Over the country’s history, presidential candidates have been nominated by members of Congress in the early years; by state and national conventions in the last three-quarters of the 19th century; by a primary system promoted by Progressives to remove influence of political “bosses;” and, after reforms of the 1970s and 1980s, there emerged the current set of “superdelegates” who were experienced as office holders to improve the vetting process, as they “would not be pledged automatically to candidates based on primary outcomes.” Only Democratic superdelegates have this freedom, whereas in the Republican Party superdelegates must vote as their state votes.

Although the superdelegates have never overturned results of primary voting, candidates have taken superdelegates’ views as representative of voters and the Democratic Party. But in the 2016 election, objections to the influence of superdelegates resulted in the Democratic Party barring superdelegates from voting on the first ballot of the nominating convention, effectively removing the influence of experienced professionals.

As the mechanics of the primaries changed in 2016, and a plethora of candidates entered the Republican race, changes were also occurring in election financing and in media reporting. “Candidates could bypass traditional moneymen by reaping donations online, tapping deep-pocketed tycoons, or funding themselves. They could bypass traditional media by using social platforms like Twitter and Facebook, and they could hijack traditional media by behaving outrageously.” When multiple candidates split the votes of the more moderate voters, “there is a non-trivial likelihood that the plurality winner will turn out to be unwanted by a majority.”

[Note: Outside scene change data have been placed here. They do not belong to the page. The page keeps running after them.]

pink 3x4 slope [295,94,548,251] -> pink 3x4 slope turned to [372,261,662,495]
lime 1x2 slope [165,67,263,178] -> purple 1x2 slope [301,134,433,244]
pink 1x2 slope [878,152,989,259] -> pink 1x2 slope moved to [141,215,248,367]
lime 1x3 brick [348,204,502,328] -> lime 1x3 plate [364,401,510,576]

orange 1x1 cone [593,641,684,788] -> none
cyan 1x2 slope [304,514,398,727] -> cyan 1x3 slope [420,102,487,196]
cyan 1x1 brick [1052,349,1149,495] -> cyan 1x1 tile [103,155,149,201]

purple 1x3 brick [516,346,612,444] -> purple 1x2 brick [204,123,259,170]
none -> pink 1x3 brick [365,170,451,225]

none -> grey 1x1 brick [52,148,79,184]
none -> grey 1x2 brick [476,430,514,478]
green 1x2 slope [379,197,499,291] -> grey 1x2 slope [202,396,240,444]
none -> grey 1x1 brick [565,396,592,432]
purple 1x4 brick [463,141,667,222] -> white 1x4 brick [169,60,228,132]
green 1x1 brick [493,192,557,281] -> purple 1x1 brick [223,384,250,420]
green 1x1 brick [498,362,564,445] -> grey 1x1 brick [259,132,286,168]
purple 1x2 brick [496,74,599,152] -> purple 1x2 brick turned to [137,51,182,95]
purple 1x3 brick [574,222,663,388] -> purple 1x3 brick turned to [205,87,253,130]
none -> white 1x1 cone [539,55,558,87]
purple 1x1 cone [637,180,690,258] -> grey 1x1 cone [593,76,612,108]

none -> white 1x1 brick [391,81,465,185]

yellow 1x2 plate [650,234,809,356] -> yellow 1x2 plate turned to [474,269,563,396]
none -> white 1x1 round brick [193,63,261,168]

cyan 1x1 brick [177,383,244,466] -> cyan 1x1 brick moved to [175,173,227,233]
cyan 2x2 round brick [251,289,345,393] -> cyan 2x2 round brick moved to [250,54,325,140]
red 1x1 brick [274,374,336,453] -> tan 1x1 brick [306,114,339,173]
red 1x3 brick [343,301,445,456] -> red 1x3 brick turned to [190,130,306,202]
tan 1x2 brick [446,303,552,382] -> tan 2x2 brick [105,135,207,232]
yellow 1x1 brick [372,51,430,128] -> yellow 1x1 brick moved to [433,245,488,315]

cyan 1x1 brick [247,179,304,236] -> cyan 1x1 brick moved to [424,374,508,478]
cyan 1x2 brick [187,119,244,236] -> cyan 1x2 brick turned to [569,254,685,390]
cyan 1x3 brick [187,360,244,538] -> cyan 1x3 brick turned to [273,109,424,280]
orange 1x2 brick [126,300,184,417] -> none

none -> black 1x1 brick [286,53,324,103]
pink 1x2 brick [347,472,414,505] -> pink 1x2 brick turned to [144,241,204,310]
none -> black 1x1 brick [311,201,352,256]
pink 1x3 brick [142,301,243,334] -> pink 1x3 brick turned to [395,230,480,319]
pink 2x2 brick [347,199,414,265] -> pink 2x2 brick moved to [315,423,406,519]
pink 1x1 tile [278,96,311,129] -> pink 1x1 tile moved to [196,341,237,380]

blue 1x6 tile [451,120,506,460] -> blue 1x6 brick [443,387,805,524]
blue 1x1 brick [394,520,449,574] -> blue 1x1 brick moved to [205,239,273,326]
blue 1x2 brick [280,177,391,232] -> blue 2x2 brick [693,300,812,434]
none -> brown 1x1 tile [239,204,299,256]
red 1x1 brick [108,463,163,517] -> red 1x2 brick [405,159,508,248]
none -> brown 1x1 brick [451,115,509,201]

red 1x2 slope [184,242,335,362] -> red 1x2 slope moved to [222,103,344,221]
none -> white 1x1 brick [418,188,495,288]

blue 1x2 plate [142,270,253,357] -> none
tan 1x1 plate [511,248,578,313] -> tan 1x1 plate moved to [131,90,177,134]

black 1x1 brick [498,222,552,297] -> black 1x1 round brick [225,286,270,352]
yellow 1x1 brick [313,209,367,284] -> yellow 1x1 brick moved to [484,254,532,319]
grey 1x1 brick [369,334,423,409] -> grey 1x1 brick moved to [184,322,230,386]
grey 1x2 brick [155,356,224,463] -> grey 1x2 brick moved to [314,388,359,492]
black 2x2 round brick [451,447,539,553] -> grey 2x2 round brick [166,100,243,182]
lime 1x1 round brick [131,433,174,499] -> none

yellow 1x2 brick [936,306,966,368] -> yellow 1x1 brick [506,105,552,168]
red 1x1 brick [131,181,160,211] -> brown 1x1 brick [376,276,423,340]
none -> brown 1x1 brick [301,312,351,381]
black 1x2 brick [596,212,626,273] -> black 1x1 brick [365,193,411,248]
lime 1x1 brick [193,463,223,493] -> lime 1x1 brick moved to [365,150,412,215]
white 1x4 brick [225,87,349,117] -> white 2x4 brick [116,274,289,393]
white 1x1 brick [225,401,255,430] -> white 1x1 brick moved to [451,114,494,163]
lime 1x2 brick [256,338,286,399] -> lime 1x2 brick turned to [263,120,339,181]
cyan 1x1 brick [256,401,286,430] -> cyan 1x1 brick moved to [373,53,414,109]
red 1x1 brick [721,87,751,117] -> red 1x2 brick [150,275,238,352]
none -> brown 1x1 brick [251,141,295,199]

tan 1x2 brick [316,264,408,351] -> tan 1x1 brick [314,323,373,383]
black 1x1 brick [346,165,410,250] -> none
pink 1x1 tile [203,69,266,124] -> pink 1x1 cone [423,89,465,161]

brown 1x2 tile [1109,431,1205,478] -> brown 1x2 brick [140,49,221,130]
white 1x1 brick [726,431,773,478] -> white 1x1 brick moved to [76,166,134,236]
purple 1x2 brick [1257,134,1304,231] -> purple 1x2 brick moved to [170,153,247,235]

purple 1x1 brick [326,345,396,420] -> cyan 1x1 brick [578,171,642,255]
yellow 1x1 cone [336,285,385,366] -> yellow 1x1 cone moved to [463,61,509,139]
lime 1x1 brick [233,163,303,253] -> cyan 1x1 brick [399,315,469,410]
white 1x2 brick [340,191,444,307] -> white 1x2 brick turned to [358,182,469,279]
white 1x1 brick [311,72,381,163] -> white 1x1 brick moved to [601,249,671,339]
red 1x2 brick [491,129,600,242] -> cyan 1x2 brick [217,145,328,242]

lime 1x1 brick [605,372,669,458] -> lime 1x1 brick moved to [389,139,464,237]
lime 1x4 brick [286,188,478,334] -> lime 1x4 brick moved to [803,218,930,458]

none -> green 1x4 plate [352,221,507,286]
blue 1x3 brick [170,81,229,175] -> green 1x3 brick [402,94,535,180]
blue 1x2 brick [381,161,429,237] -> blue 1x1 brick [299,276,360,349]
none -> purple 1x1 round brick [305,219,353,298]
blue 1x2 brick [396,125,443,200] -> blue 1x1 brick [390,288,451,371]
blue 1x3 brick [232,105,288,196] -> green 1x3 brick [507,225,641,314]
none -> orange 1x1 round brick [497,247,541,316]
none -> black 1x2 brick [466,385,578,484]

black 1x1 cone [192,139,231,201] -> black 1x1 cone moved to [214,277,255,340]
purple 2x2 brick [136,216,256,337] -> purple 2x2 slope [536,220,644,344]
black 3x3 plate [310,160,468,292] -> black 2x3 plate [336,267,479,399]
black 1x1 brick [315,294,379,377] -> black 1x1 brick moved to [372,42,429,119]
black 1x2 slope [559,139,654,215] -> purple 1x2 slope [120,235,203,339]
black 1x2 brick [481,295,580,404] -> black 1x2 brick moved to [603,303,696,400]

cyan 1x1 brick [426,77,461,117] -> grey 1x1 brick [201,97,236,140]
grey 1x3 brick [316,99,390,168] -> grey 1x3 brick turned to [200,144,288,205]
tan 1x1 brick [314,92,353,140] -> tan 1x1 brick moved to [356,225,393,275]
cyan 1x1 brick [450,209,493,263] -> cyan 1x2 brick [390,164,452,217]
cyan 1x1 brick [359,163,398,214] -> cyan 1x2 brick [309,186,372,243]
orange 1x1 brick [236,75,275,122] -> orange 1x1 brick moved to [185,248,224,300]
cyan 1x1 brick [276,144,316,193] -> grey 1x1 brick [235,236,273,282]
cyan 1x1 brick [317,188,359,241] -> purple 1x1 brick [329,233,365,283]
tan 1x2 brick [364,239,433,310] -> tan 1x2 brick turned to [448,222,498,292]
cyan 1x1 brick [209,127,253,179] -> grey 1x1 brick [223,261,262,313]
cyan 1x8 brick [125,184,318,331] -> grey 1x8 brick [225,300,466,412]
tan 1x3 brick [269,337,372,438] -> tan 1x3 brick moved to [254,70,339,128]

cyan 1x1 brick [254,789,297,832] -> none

The Brookings report calls for the restoration of involvement of party professionals in the vetting process. The report documents past elections where party leaders effectively blocked candidates deemed to represent undemocratic positions: Henry Ford in 1924; George Wallace in 1976; and Lyndon LaRouche in 1996. Enhancing the role of superdelegates is recommended. Ranked choice voting, which allows voters to select their second- and third-choice preferences, could provide further information about which candidates are satisfactory to a majority of voters.

Recognizing that increasing involvement of party professionals will be opposed by populists, the authors assert that such peer review would enhance democracy. Peer review by party professionals, “the norm in American politics for all but the last decade or so,”  performed a critical function in U.S. political history.